# Task 1: Exploratory Data Analysis and Data Preprocessing

Objective: Understand the structure, content, and quality of the complaint data and prepare it for the RAG pipeline.

In [None]:
import pandas as pd
import matplotlib.pyplot as plt
import seaborn as sns
import sys
import os

# Add src to path
sys.path.append(os.path.abspath('../src'))
from preprocessing import load_data, filter_data, clean_text, preprocess_pipeline

%matplotlib inline
sns.set_theme(style="whitegrid")

## 1. Load Data

In [None]:
df = load_data('../data/complaints.csv')
print(f"Dataset shape: {df.shape}")
df.head()

## 2. Initial EDA

### Product Distribution

In [None]:
plt.figure(figsize=(12, 6))
sns.countplot(y='Product', data=df, order=df['Product'].value_counts().index)
plt.title('Distribution of Complaints across Products')
plt.show()

### Narrative Presence

In [None]:
narrative_count = df['Consumer complaint narrative'].notnull().sum()
missing_count = df['Consumer complaint narrative'].isnull().sum()

print(f"Complaints with narrative: {narrative_count}")
print(f"Complaints without narrative: {missing_count}")

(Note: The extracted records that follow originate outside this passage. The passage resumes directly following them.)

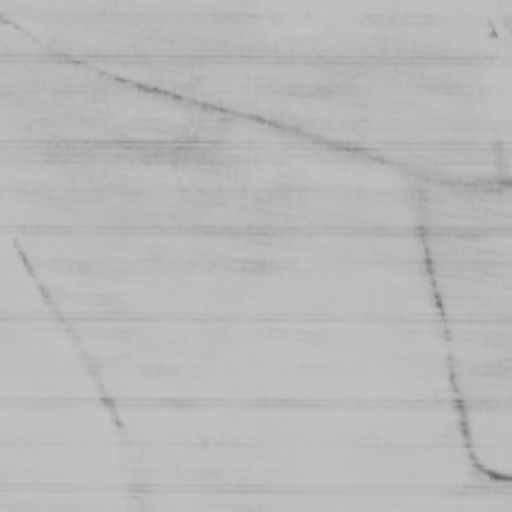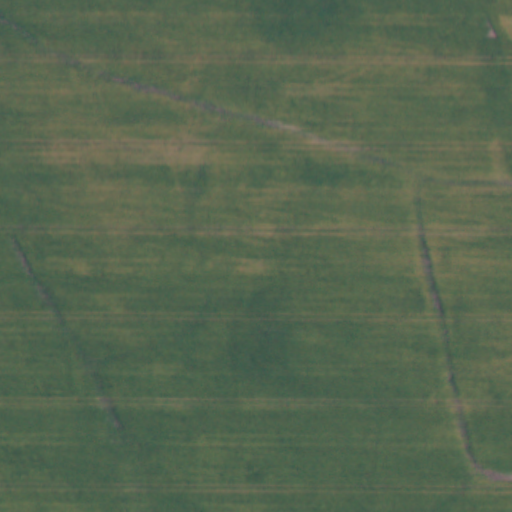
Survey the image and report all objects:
crop: (256, 256)
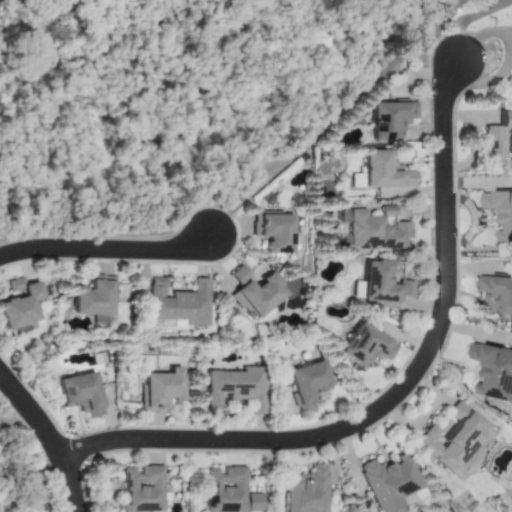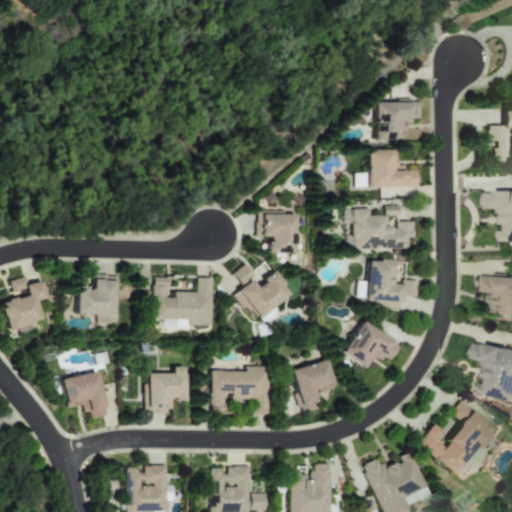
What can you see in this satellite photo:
road: (462, 20)
road: (345, 105)
building: (389, 119)
building: (500, 137)
building: (383, 171)
building: (500, 212)
building: (372, 230)
building: (273, 231)
road: (106, 250)
building: (381, 285)
building: (498, 291)
building: (255, 292)
building: (93, 296)
building: (19, 304)
building: (178, 304)
road: (344, 329)
road: (407, 338)
building: (365, 346)
building: (365, 346)
road: (386, 370)
building: (493, 371)
building: (307, 384)
building: (236, 389)
building: (160, 390)
building: (81, 394)
road: (393, 395)
road: (48, 439)
building: (453, 440)
building: (392, 484)
building: (141, 489)
building: (306, 490)
building: (229, 492)
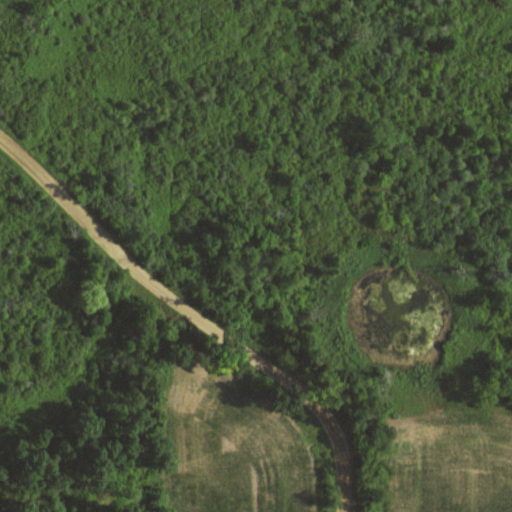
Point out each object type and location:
road: (195, 313)
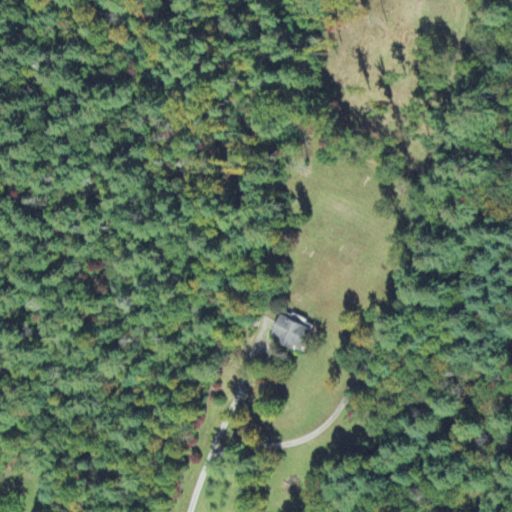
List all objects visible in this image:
road: (390, 302)
building: (289, 335)
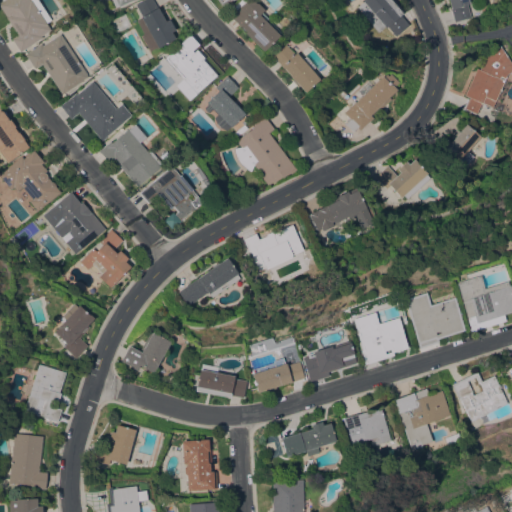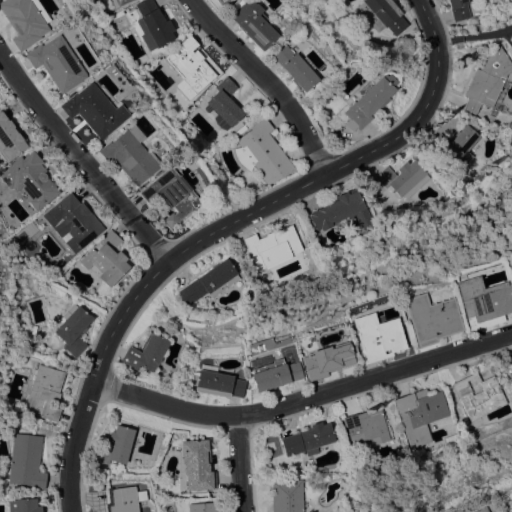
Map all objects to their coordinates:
building: (217, 1)
building: (219, 1)
building: (117, 2)
building: (119, 2)
building: (457, 9)
building: (458, 9)
building: (381, 15)
building: (382, 15)
building: (24, 21)
building: (24, 21)
building: (251, 23)
building: (253, 23)
building: (151, 24)
building: (152, 25)
road: (473, 35)
building: (511, 40)
building: (56, 63)
building: (56, 63)
building: (188, 64)
building: (189, 64)
building: (293, 68)
building: (294, 68)
building: (486, 79)
building: (488, 80)
road: (265, 81)
building: (368, 100)
building: (368, 101)
building: (222, 104)
building: (223, 104)
building: (93, 110)
building: (94, 110)
building: (238, 130)
building: (9, 139)
building: (9, 140)
building: (459, 142)
building: (456, 146)
building: (260, 152)
building: (262, 153)
building: (129, 155)
building: (130, 156)
road: (74, 162)
building: (400, 176)
building: (403, 178)
building: (29, 179)
building: (29, 179)
building: (168, 194)
building: (170, 194)
building: (337, 211)
building: (340, 211)
building: (71, 221)
building: (72, 221)
road: (225, 227)
building: (270, 247)
building: (273, 247)
building: (105, 258)
building: (106, 259)
building: (510, 276)
building: (511, 276)
building: (207, 281)
building: (209, 281)
building: (482, 299)
building: (483, 302)
building: (430, 318)
building: (431, 318)
building: (71, 328)
building: (72, 330)
building: (376, 336)
building: (377, 337)
building: (144, 353)
building: (146, 353)
building: (324, 359)
building: (327, 361)
building: (510, 370)
building: (510, 371)
building: (274, 374)
building: (275, 375)
building: (218, 384)
building: (218, 384)
building: (43, 392)
building: (44, 392)
building: (478, 394)
building: (476, 395)
road: (304, 398)
building: (418, 415)
building: (418, 415)
building: (364, 427)
building: (365, 427)
building: (307, 438)
building: (451, 438)
building: (306, 439)
building: (116, 444)
building: (115, 445)
building: (24, 460)
building: (26, 461)
road: (238, 463)
building: (194, 464)
building: (195, 464)
building: (286, 495)
building: (284, 496)
building: (119, 499)
building: (120, 499)
building: (22, 505)
building: (23, 505)
building: (202, 507)
building: (203, 507)
building: (476, 510)
building: (476, 510)
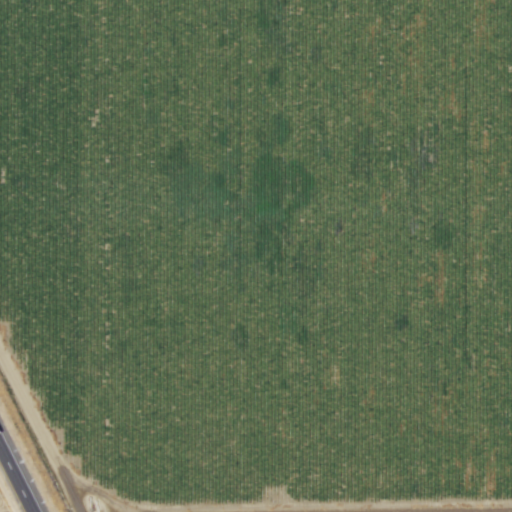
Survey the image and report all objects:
crop: (257, 249)
road: (16, 478)
road: (312, 509)
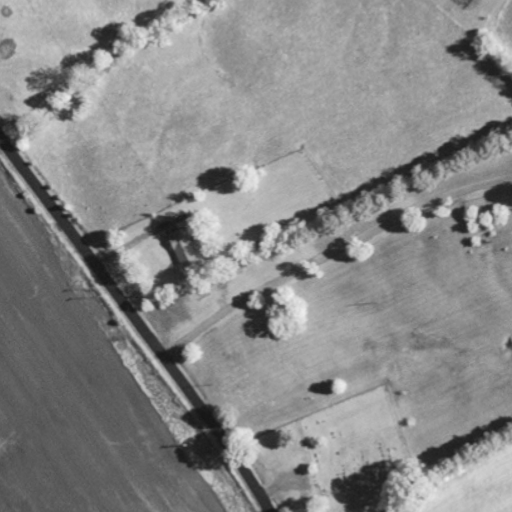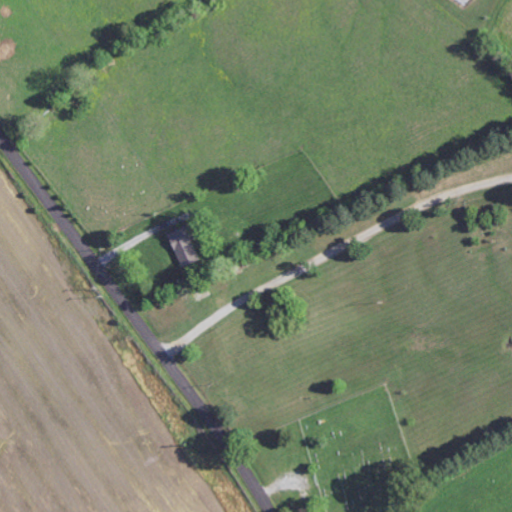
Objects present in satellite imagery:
building: (188, 248)
road: (138, 320)
park: (360, 452)
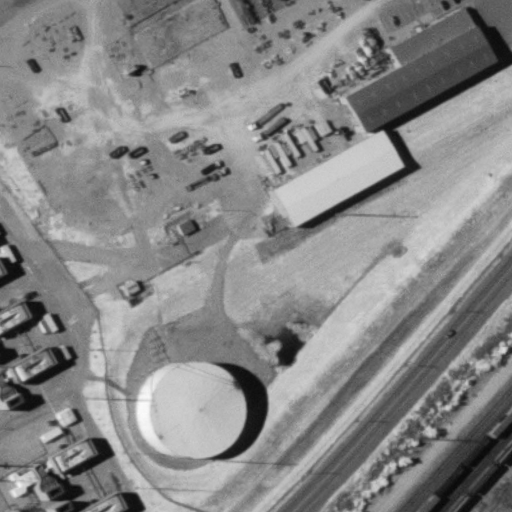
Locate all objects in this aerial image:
road: (23, 11)
building: (424, 35)
building: (410, 76)
building: (377, 112)
road: (195, 114)
building: (329, 176)
power tower: (333, 214)
road: (200, 232)
building: (7, 314)
building: (21, 363)
road: (392, 376)
power plant: (46, 384)
chimney: (1, 395)
power tower: (85, 398)
building: (181, 408)
storage tank: (182, 409)
building: (182, 409)
power tower: (392, 436)
railway: (453, 447)
building: (62, 453)
railway: (463, 457)
railway: (470, 466)
railway: (478, 474)
chimney: (41, 487)
road: (503, 503)
power substation: (2, 507)
chimney: (55, 510)
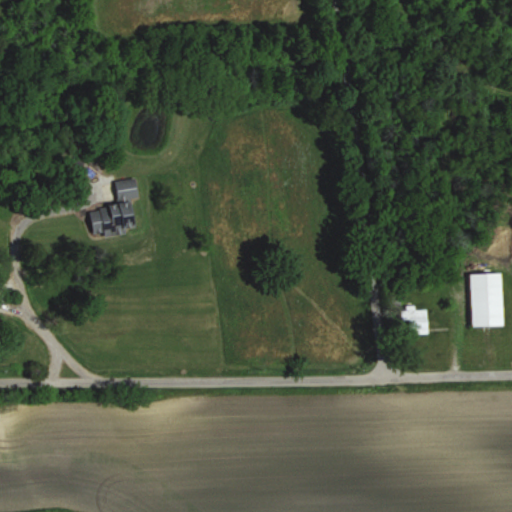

plt.figure(figsize=(6, 4))
sns.barplot(x=['With Narrative', 'Without Narrative'], y=[narrative_count, missing_count])
plt.title('Narrative Presence')
plt.show()

### Narrative Length Analysis

In [None]:
# Filter for narratives only
narratives = df['Consumer complaint narrative'].dropna()
word_counts = narratives.apply(lambda x: len(str(x).split()))

plt.figure(figsize=(10, 6))
sns.histplot(word_counts, bins=50, kde=True)
plt.title('Distribution of Complaint Narrative Length (Word Count)')
plt.xlabel('Word Count')
plt.show()

print(f"Average word count: {word_counts.mean():.2f}")
print(f"Median word count: {word_counts.median()}")
print(f"Max word count: {word_counts.max()}")
print(f"Min word count: {word_counts.min()}")

## 3. Filtering and Cleaning

In [None]:
df_filtered = preprocess_pipeline('../data/complaints.csv', '../data/filtered_complaints.csv')
df_filtered.head()

### Cleaned Narrative Sample

In [None]:
print("Original:")
print(df_filtered['Consumer complaint narrative'].iloc[0][:200] + "...")
print("\nCleaned:")
print(df_filtered['cleaned_narrative'].iloc[0][:200] + "...")